Maybe Daniel Jones, who looked so steady and reliable for the first few weeks of the season, has been kidnapped and replaced by his evil twin. Perhaps the hit to his helmet in Dallas deprogrammed the spell that the team had cast upon him to prevent him from being sloppy with the football. Jones may even wake up in a cold sweat one day this week, look around to spot healthy and productive Saquon Barkley, Kadarius Toney, Kenny Golladay and Andrew Thomas in his living room, and be so relieved that the last two weeks were actually just a dream. A nightmare, really.
Alas, there are no convoluted script devices upon which to pin the play we have witnessed recently. There is only one way for Jones and the Giants to emerge from this storyline. He has to play smarter and better. He’s shown that he can do that. Now he has to prove that he can do it consistently.

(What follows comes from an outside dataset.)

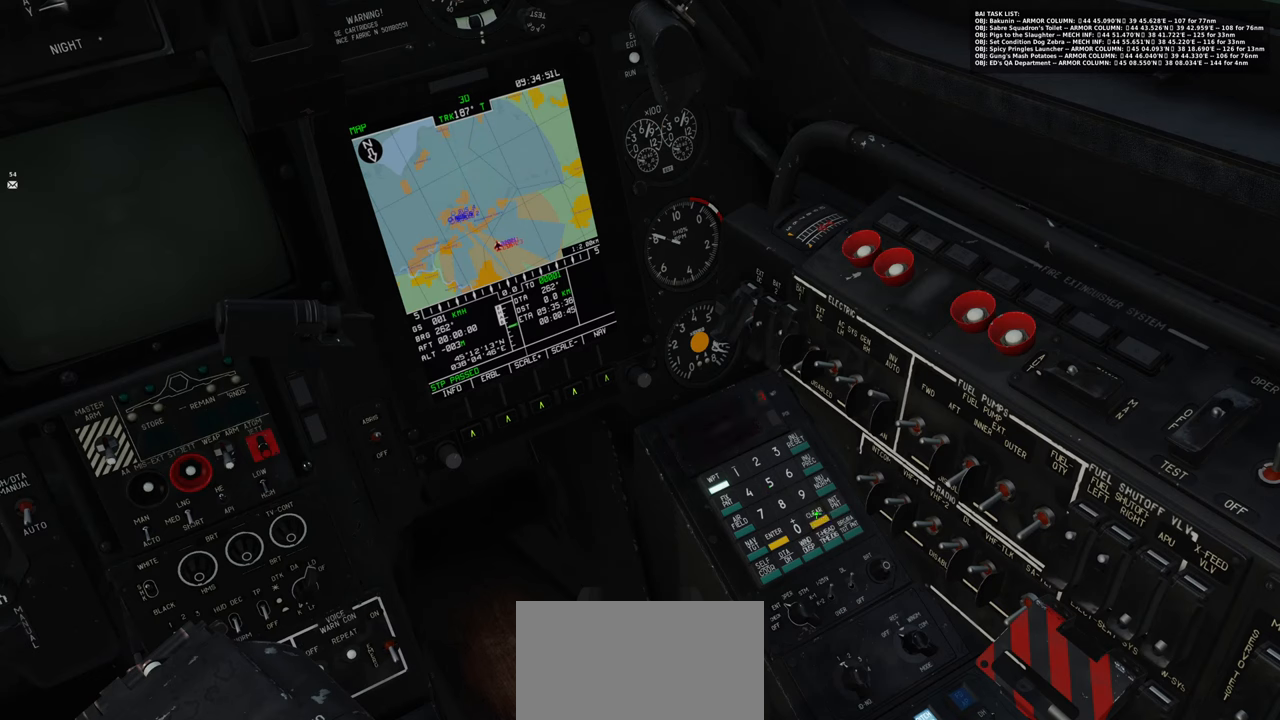
{"buttons": [], "left_stick": "center", "right_stick": "center", "events": [[150, "right_stick", "left"], [467, "right_stick", "center"]]}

He has to do it Sunday against the Panthers at MetLife Stadium.
The Giants need the real Daniel Jones to step forward, whichever version that is.
If it’s the one who chucks passes directly to defensive backs and sails short passes and overthrows downfield receivers, fine. At least the team will know what they have and they can decide to move on. If it’s the one who engineered the overtime comeback against the Saints and who left the field tied or with the lead in the final minutes of the eventual losses to Atlanta and Washington, then they have a franchise quarterback they can build around.
So far, Jones has not shown the latter form consistently enough to chalk up his most recent performance as a mulligan.
To be clear, Sunday’s four-turnover performance was not all on Jones. He was under siege behind an overmatched offensive line and without some of his most dynamic playmakers. The one he thought he would have to rely on in that game lasted eight snaps and the offense looked glorious, but when Toney limped off so too did the energy and potential of the unit to move the ball.
"Things caught up to us," quarterbacks coach Jerry Schuplinski said of the injuries.
That will be the case again in this game. The challenge for Jones is not to try to play above those shortcomings around him, but to play through them.
"We’d hope for it to be perfect every time, but the reality in pro football and for everyone across the league is it doesn’t work out perfect," Jones said of running the offense, particularly short-handed on playmakers. "So it’s about managing situations and avoiding the bad plays."
Jones often gets into trouble when he tries to do too much, when he feels like he has to make things happen because no one else is capable of it. That’s been the narrative of his career. And to be fair, most of his tenure with the Giants has been played under circumstances in which no one else is capable of it.
"You never want to take his fastball away, his aggressiveness away, but there are smart elements to that," Schuplinski said. "He’s shown some good examples of doing that his year and I think that will continue."
If it does, it will herald the next step in Jones’ development. An elite quarterback is someone who can lift others to heights greater than their limitations, who can bring out the best from the Collin Johnsons and Dante Pettises of the world rather than try to overcome their presence on the field with risky decisions that sink the team anyway.
That’s part of the lineup Jones will likely be playing with on Sunday, scout team receivers and third-string linemen. He needs to figure out how to make it all function.
Every quarterback is entitled to a bad day. Last Sunday was Jones’. A clean, strong performance against the Panthers will go a long way toward declaring the Rams debacle an aberration and hiccup rather than his baseline.
"Daniel has played really well for us," offensive coordinator Jason Garrett said. "We’ve talked about how he’s improved greatly from probably the middle of last year on. He’s off to a really good start this year, has done a great job taking care of the ball. He had two uncharacteristic decisions that led to interceptions in that (last) game… He’s critical of himself and then he’s able to move on, and that’s something he has to do in this area."
Can he do it?
It’s a cliffhanger. Tune in Sunday for the next episode of As the Football Spins.